■ **EXERCISE BRIEF**
Exactly as written, return all the data, leaving its pictures behind.

[[ DATA IN THIS EXERCISE, beginning ]]

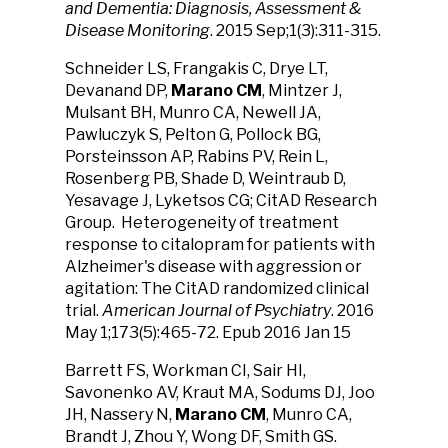
and Dementia: Diagnosis, Assessment &
Disease Monitoring
. 2015 Sep;1(3):311-315.
Schneider LS, Frangakis C, Drye LT,
Devanand DP,
Marano CM
, Mintzer J,
Mulsant BH, Munro CA, Newell JA,
Pawluczyk S, Pelton G, Pollock BG,
Porsteinsson AP, Rabins PV, Rein L,
Rosenberg PB, Shade D, Weintraub D,
Yesavage J, Lyketsos CG; CitAD Research
Group. Heterogeneity of treatment
response to citalopram for patients with
Alzheimer's disease with aggression or
agitation: The CitAD randomized clinical
trial.
American Journal of Psychiatry
. 2016
May 1;173(5):465-72. Epub 2016 Jan 15
Barrett FS, Workman CI, Sair HI,
Savonenko AV, Kraut MA, Sodums DJ, Joo
JH, Nassery N,
Marano CM
, Munro CA,
Brandt J, Zhou Y, Wong DF, Smith GS.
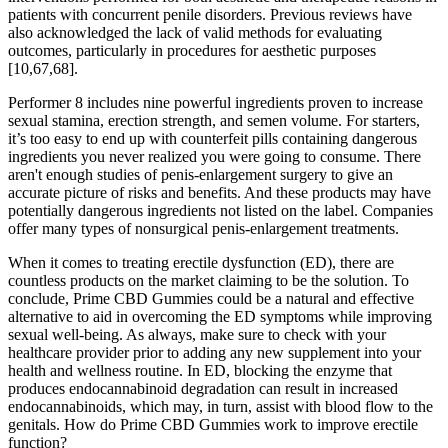
patients with concurrent penile disorders. Previous reviews have
also acknowledged the lack of valid methods for evaluating
outcomes, particularly in procedures for aesthetic purposes
[10,67,68].
Performer 8 includes nine powerful ingredients proven to increase
sexual stamina, erection strength, and semen volume. For starters,
it’s too easy to end up with counterfeit pills containing dangerous
ingredients you never realized you were going to consume. There
aren't enough studies of penis-enlargement surgery to give an
accurate picture of risks and benefits. And these products may have
potentially dangerous ingredients not listed on the label. Companies
offer many types of nonsurgical penis-enlargement treatments.
When it comes to treating erectile dysfunction (ED), there are
countless products on the market claiming to be the solution. To
conclude, Prime CBD Gummies could be a natural and effective
alternative to aid in overcoming the ED symptoms while improving
sexual well-being. As always, make sure to check with your
healthcare provider prior to adding any new supplement into your
health and wellness routine. In ED, blocking the enzyme that
produces endocannabinoid degradation can result in increased
endocannabinoids, which may, in turn, assist with blood flow to the
genitals. How do Prime CBD Gummies work to improve erectile
function?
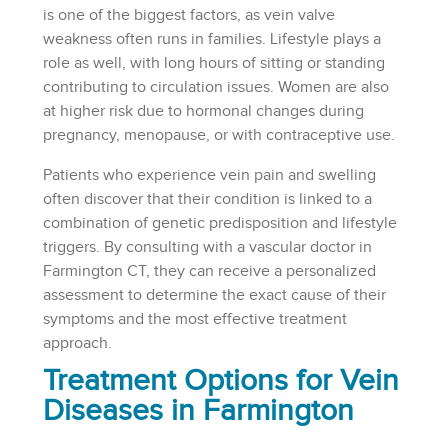
is one of the biggest factors, as vein valve
weakness often runs in families. Lifestyle plays a
role as well, with long hours of sitting or standing
contributing to circulation issues. Women are also
at higher risk due to hormonal changes during
pregnancy, menopause, or with contraceptive use.
Patients who experience vein pain and swelling
often discover that their condition is linked to a
combination of genetic predisposition and lifestyle
triggers. By consulting with a vascular doctor in
Farmington CT, they can receive a personalized
assessment to determine the exact cause of their
symptoms and the most effective treatment
approach.
Treatment Options for Vein
Diseases in Farmington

[[ DATA IN THIS EXERCISE, end ]]

■ **EXERCISE SOLUTION**
and Dementia: Diagnosis, Assessment &
Disease Monitoring
. 2015 Sep;1(3):311-315.
Schneider LS, Frangakis C, Drye LT,
Devanand DP,
Marano CM
, Mintzer J,
Mulsant BH, Munro CA, Newell JA,
Pawluczyk S, Pelton G, Pollock BG,
Porsteinsson AP, Rabins PV, Rein L,
Rosenberg PB, Shade D, Weintraub D,
Yesavage J, Lyketsos CG; CitAD Research
Group. Heterogeneity of treatment
response to citalopram for patients with
Alzheimer's disease with aggression or
agitation: The CitAD randomized clinical
trial.
American Journal of Psychiatry
. 2016
May 1;173(5):465-72. Epub 2016 Jan 15
Barrett FS, Workman CI, Sair HI,
Savonenko AV, Kraut MA, Sodums DJ, Joo
JH, Nassery N,
Marano CM
, Munro CA,
Brandt J, Zhou Y, Wong DF, Smith GS.
patients with concurrent penile disorders. Previous reviews have
also acknowledged the lack of valid methods for evaluating
outcomes, particularly in procedures for aesthetic purposes
[10,67,68].
Performer 8 includes nine powerful ingredients proven to increase
sexual stamina, erection strength, and semen volume. For starters,
it’s too easy to end up with counterfeit pills containing dangerous
ingredients you never realized you were going to consume. There
aren't enough studies of penis-enlargement surgery to give an
accurate picture of risks and benefits. And these products may have
potentially dangerous ingredients not listed on the label. Companies
offer many types of nonsurgical penis-enlargement treatments.
When it comes to treating erectile dysfunction (ED), there are
countless products on the market claiming to be the solution. To
conclude, Prime CBD Gummies could be a natural and effective
alternative to aid in overcoming the ED symptoms while improving
sexual well-being. As always, make sure to check with your
healthcare provider prior to adding any new supplement into your
health and wellness routine. In ED, blocking the enzyme that
produces endocannabinoid degradation can result in increased
endocannabinoids, which may, in turn, assist with blood flow to the
genitals. How do Prime CBD Gummies work to improve erectile
function?
is one of the biggest factors, as vein valve
weakness often runs in families. Lifestyle plays a
role as well, with long hours of sitting or standing
contributing to circulation issues. Women are also
at higher risk due to hormonal changes during
pregnancy, menopause, or with contraceptive use.
Patients who experience vein pain and swelling
often discover that their condition is linked to a
combination of genetic predisposition and lifestyle
triggers. By consulting with a vascular doctor in
Farmington CT, they can receive a personalized
assessment to determine the exact cause of their
symptoms and the most effective treatment
approach.
Treatment Options for Vein
Diseases in Farmington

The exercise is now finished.